Энциан опускается на колени и тянет вверх тяжелый железный борт. Он сознает, до чего фальшиво это выглядит. Кто поверит, что сердце его жаждет быть там, с ними, где исполинское Смирение бессонно умирает в муках по всей Зоне? с недоходягами, которых он любит, зная, что навсегда пребудет чужаком… Над головой гремят цепи. Когда край борта поднимается к подбородку, Энциан смотрит Андреасу в глаза. Руки застыли. Ноют локти. Это жертвоприношение. Сколь многие еще меня вычеркнули? хочет спросить он. Существует ли судьба, кою не показывают мне одному? Но привычки берут свое, живут своей жизнью. Ни слова не говоря, он с трудом встает, поднимая мертвый груз, вбивает его на место. Вдвоем они вставляют запоры по углам.

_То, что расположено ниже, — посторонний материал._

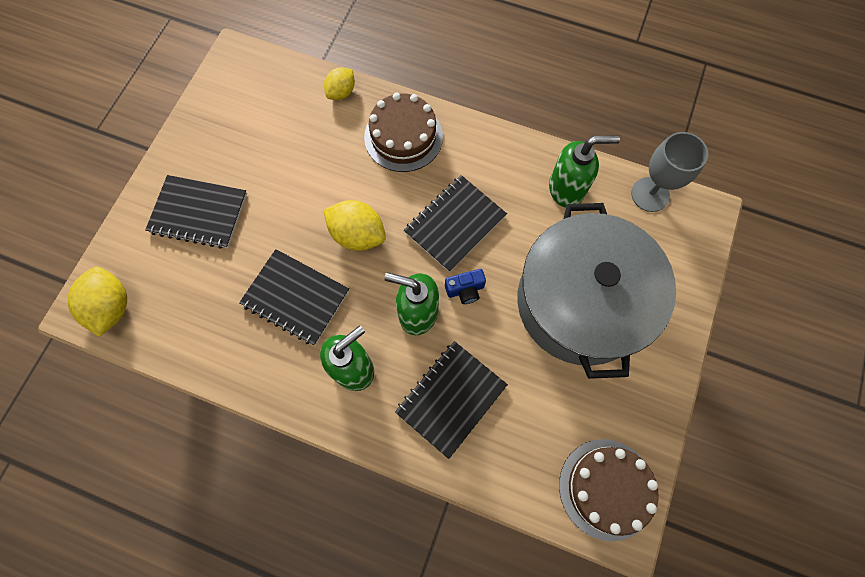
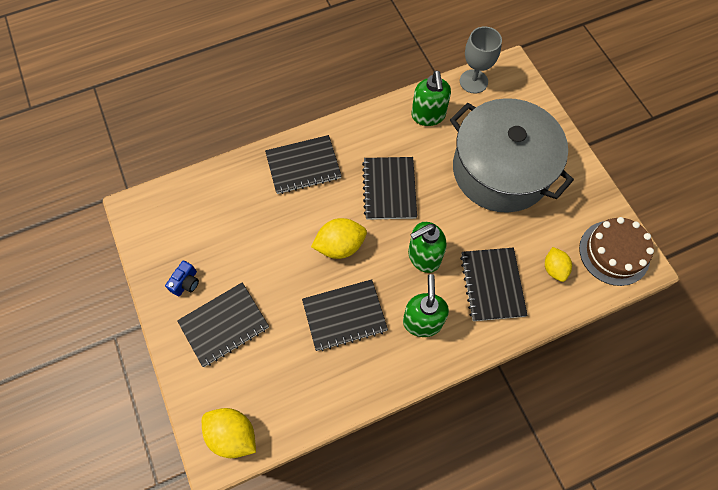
camera: 45 degrees left, 5 degrees down
yellow lemon [324,67,355,100] -> yellow lemon moved to [545,247,572,282]
brown cake [364,93,443,172] -> black notebook [265,135,342,194]
blue camera [445,269,486,304] -> blue camera moved to [165,261,199,296]
green soap dispenser [549,135,620,207] -> green soap dispenser turned 135 degrees clockwise [412,71,451,126]

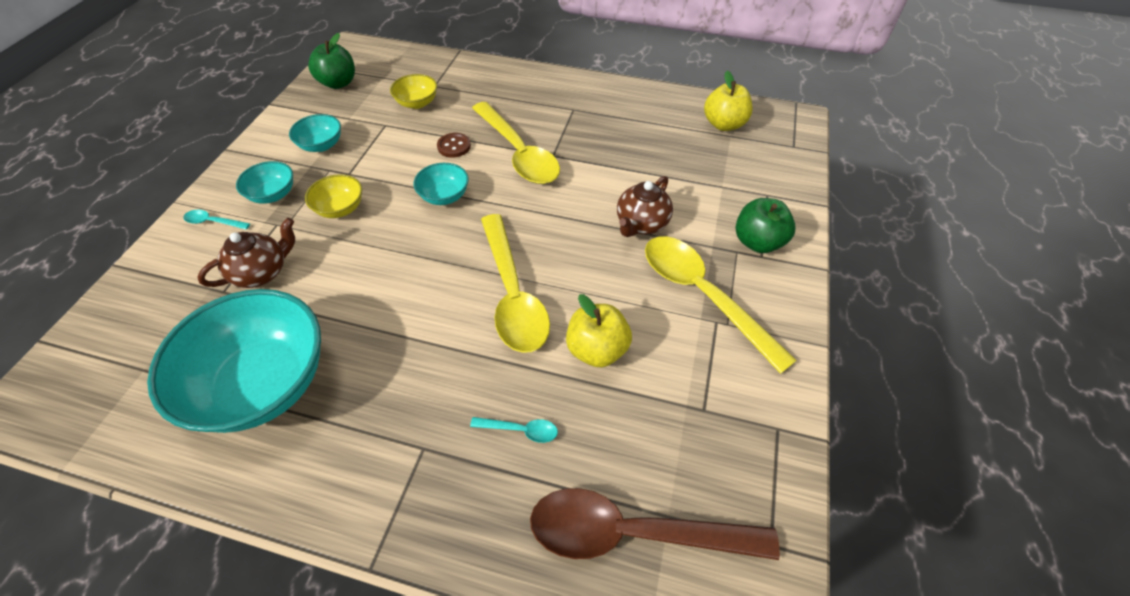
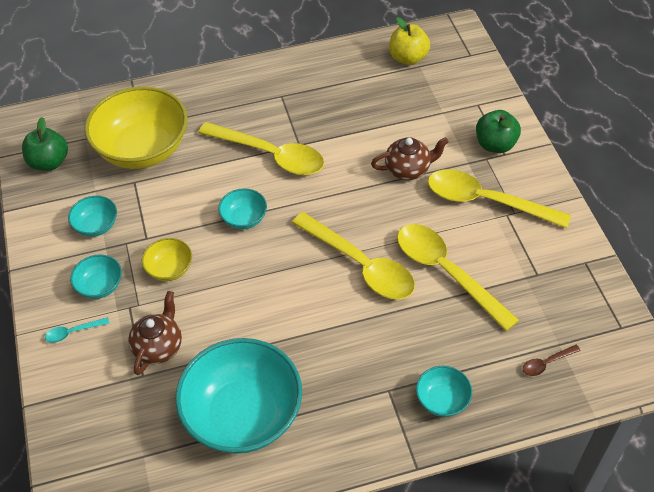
camera: 30 degrees left, 0 degrees up
yellow bowl [390,74,437,109] -> yellow bowl [85,86,188,169], size x2.20
brown button [437,133,471,158] -> none
turquoise spoon [470,417,558,443] -> none
brown spoon [530,488,780,560] -> brown spoon [523,345,581,376], size x0.40
yellow apple [566,294,632,368] -> yellow spoon [397,224,519,331]
brown teapot [617,176,673,237] -> brown teapot turned 105 degrees counterclockwise [371,137,449,180]
none -> turquoise bowl [416,366,472,417]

— Там увидимся, — Энциан машет и отворачивается. Глотает таблетку немецкого дезоксиэфедрина, кидает в рот полоску жвачки. На спидах зубы скрежещут, жвачка перемалывается со скрежетом зубовным, это жевание изобрели женщины в последнюю Войну, чтоб не плакать. Не то чтобы ему охота плакать о разлуке. Охота плакать о себе: о том, что, по общей вере их, с ним случится. Чем сильнее они верят, тем шансов больше. Его народ уничтожит его, если сумеет…
Чавк, чавк, хмм, добрый вечер дамы, хорошо затянула, Любица, чавк, как голова, Мечислав, вот они удивились, небось, когда пули
А это Йозеф Омбинди, вот кто, предводитель Пустых. Но несколько секунд, пока он не перестал улыбаться, Энциану казалось, что это призрак Орутьене.
— Поговаривают, что дитя Окандио тоже убито.
— Вранье. — Чавк.
— Она — моя первая попытка предотвратить рождение.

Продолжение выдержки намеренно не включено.